Personnellement, avec beaucoup de modestie, j’ai été la pionnière du football féminin en Algérie et c’était pendant la décennie noire. Je n’ai jamais eu de problèmes, j’ai été félicitée par mes collègues hommes, je n’ai jamais fait l’objet d’insultes ou de marginalisation par qui que ce soit, d’ailleurs je remercie le peuple algérien. Malheureusement, ce qui se passe dans le football féminin, c’est l’anarchie totale, les filles ne sont pas prises en charge sur le plan psychologique ou social. Ils ramènent des filles, les font jouer et c’est tout. C’est l’image de la femme algérienne qui est en jeu, donc en football il faut donner le meilleur de soi-même. Je voudrais ajouter quelque chose…

De quoi s’agit-il ?

Je lance un défi, si demain on met en place des joueuses qui savent s’exprimer, intelligentes et qui savent se tenir, je ne pense pas que les gens critiqueront le football féminin. L’image négative qui existe n’est pas à cause de la société algérienne mais à cause des responsables du football féminin qui ne prennent pas en charge ces filles. C’est un sport délicat, il faut que les filles soient orientées, il faut leur faire aimer le sport et c’est malheureusement le cas de tout le sport en Algérie que ce soit pour les filles ou les garçons, il est mort ! Il n y a pas de résultats dans toutes les disciplines et on ne comprend pas pourquoi. Tous les entraîneurs diront que c’est à cause des responsables qui ne cherchent qu’à s’enrichir ou à se faire élire en tant que président de Fédération ou d’Association. Ils ne cherchent que leurs intérêts, avec tout le respect que je dois à l’ancien et actuel ministre des Sports mais ils n’ont rien fait pour le développement du sport féminin. C’est urgent il faut changer la politique du sport en Algérie.

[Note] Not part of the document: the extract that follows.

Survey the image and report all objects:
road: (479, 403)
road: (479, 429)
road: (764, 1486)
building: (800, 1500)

Vous dites que vous n’avez pas eu de mal à vous imposer mais connaissez-vous des filles qui ont des difficultés justement parce qu’elles ont choisi d’être footballeuses ?

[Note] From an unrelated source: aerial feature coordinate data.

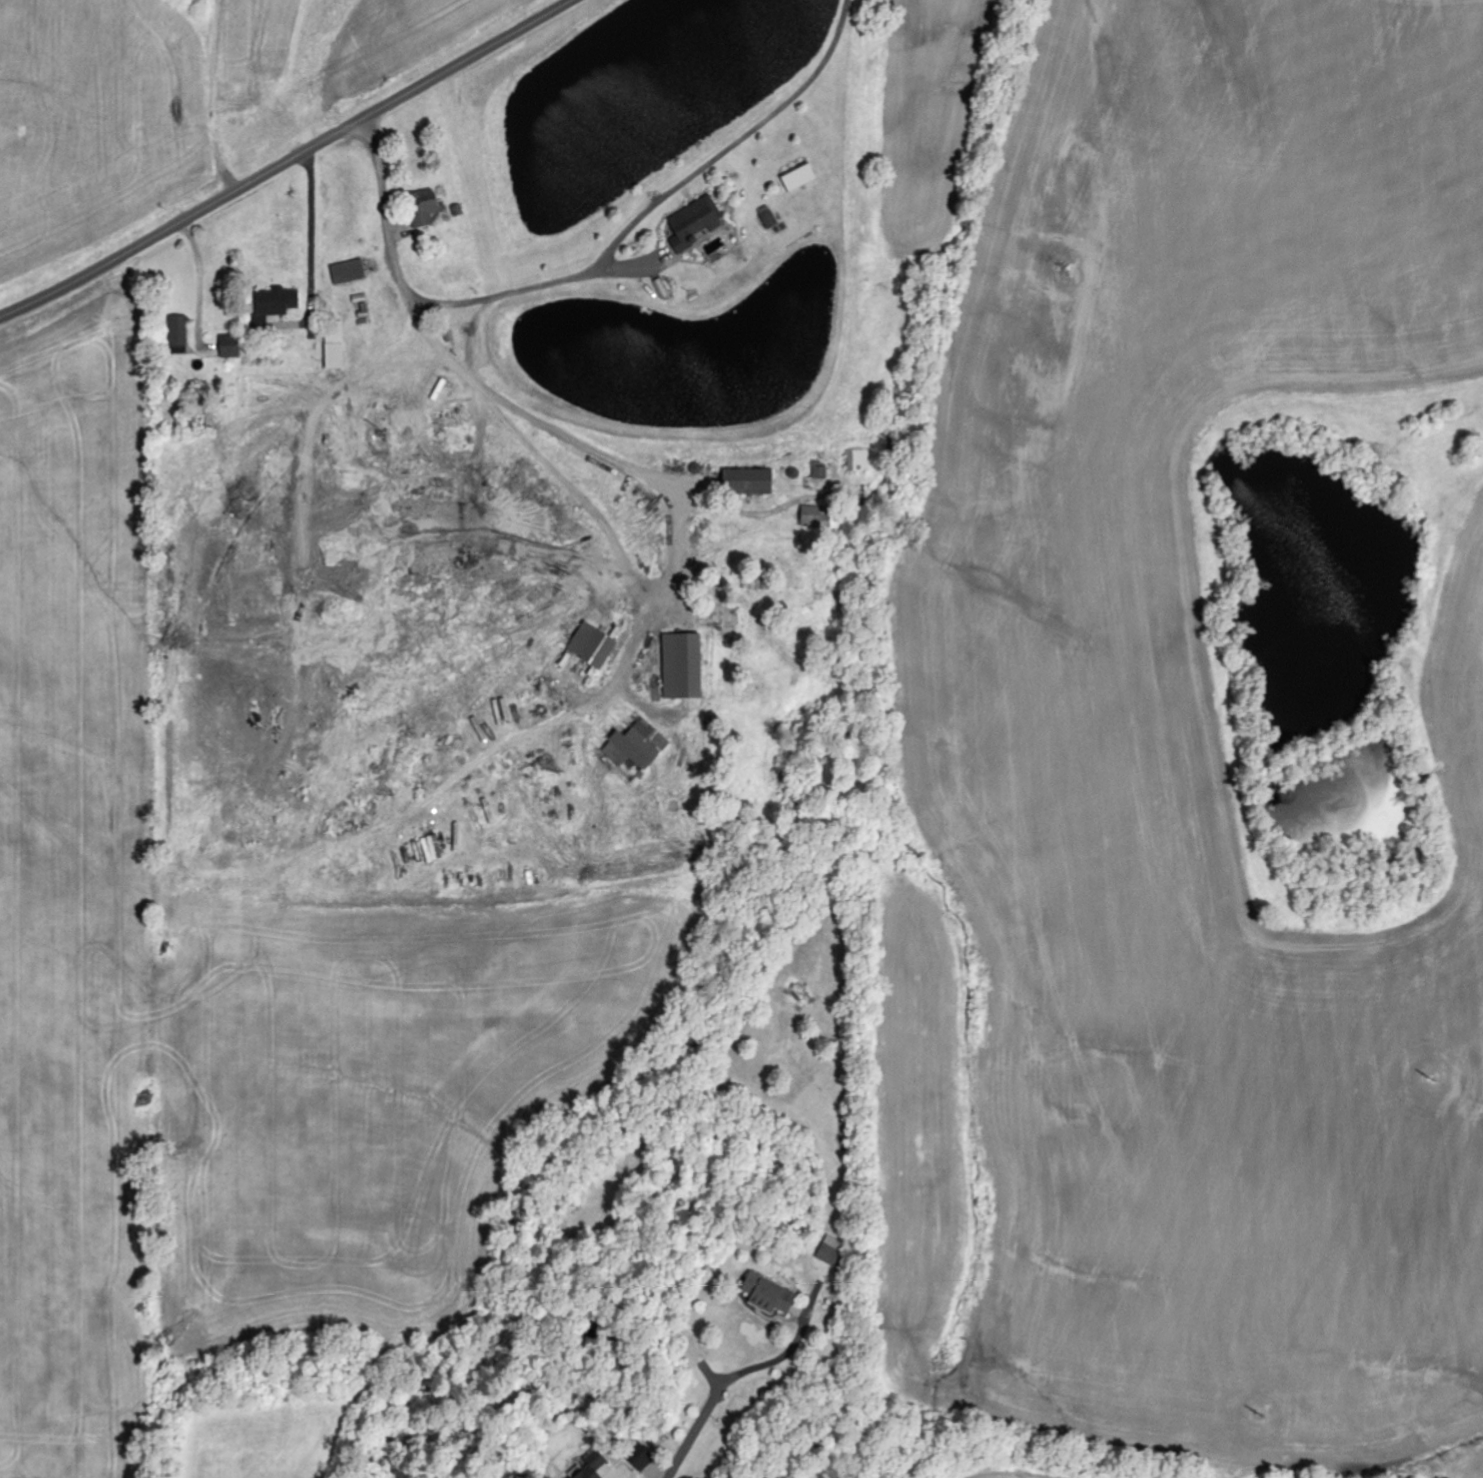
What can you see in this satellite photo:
road: (287, 161)
building: (801, 177)
building: (427, 210)
building: (770, 219)
building: (698, 223)
building: (350, 272)
road: (595, 272)
building: (276, 304)
building: (181, 335)
building: (232, 346)
building: (336, 351)
building: (819, 479)
building: (752, 482)
building: (814, 517)
building: (590, 653)
building: (684, 666)
building: (638, 747)
building: (833, 1251)
building: (772, 1296)
road: (701, 1423)
building: (644, 1460)
building: (593, 1467)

Je ne dirai pas que je n’ai pas eu de problèmes avec ma famille. J’en ai eu, c’était un long parcours du combattant pour créer une équipe féminine. J’avais des difficultés notamment avec mes parents mais j’ai réussi à leur prouver que je pouvais y arriver et donner une bonne image. Il est clair qu’il y a des filles qui ont du mal à jouer au football à cause de leurs familles, mais je pense que lorsqu’on a l’amour de quelque chose, on se bat pour prouver qu’on peut réussir.